Web

WebDocument

class datahtml.web.WebDocument(url: str, *, html_txt: str, is_root=False)

It’s the main object for the library. It represents a HTML Document. This page could be a root link or a subpage.

__init__(url: str, *, html_txt: str, is_root=False)
Parameters:
  • url (str) – url where the document belongs.

  • html_txt (str) – html text of the document.

  • is_root (bool) – if is the root site or a subpage.

property html: str
classmethod parse(url: str, *, crawler: CrawlerSpec, is_root=False) WebDocument

It crawl and parse a url passed.

Deprecated since version 0.3.0: Use datahtml.web.download()

social_urls() List[URL]
images() List[Image]
ld_json() Dict[str, Any]
meta_og(keys=['og:url', 'og:image', 'og:description', 'og:type', 'og:locale', 'og:title']) Dict[str, str]
article() ArticleData
keywords() str | None
metas() List[MetaTag]
get_locale() str | None

download

datahtml.web.download(url: str, *, crawler: CrawlerSpec, is_root=True, raise_when_not_200=True) WebDocument

It crawls the url passed.

Parameters:
  • url (str) – url to crawl

  • crawler (CrawlerSpec) – A class:CrawlerSpec implementation.

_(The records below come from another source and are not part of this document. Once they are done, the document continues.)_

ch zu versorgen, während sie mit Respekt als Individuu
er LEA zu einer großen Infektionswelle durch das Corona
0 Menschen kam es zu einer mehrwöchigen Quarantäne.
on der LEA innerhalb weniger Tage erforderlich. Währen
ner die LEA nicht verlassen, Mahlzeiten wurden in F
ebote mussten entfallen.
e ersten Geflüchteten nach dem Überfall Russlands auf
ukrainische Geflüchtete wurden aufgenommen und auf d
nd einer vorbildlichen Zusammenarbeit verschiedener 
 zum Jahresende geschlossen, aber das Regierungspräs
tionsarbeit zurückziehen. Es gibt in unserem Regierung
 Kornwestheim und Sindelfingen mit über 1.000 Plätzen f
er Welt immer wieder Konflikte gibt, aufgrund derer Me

  • is_root (bool) – if it’s a root site or not.

Returns:

A web object.

Return type:

WebDocument

build_sitemap

datahtml.web.build_sitemap(url: str, *, crawler: CrawlerSpec, filter_dt: int = 1) List[SitemapLink]

It try to get the sitemap of the site based on the robots.txt protocol. After finding sitemaps links, it starts crawling each link.

Parameters:
  • url (str) – Base url of the site

  • crawler (CrawlerSpec) – A crawler based on the CrawlerSpec

  • filter_dt – some sites could have a lot of sitemaps and links, like media site, filter_dt helps to filter old content.

Returns:

A list of links extracted from the sitemaps.

Return type:

List[sitemap.SitemapLink]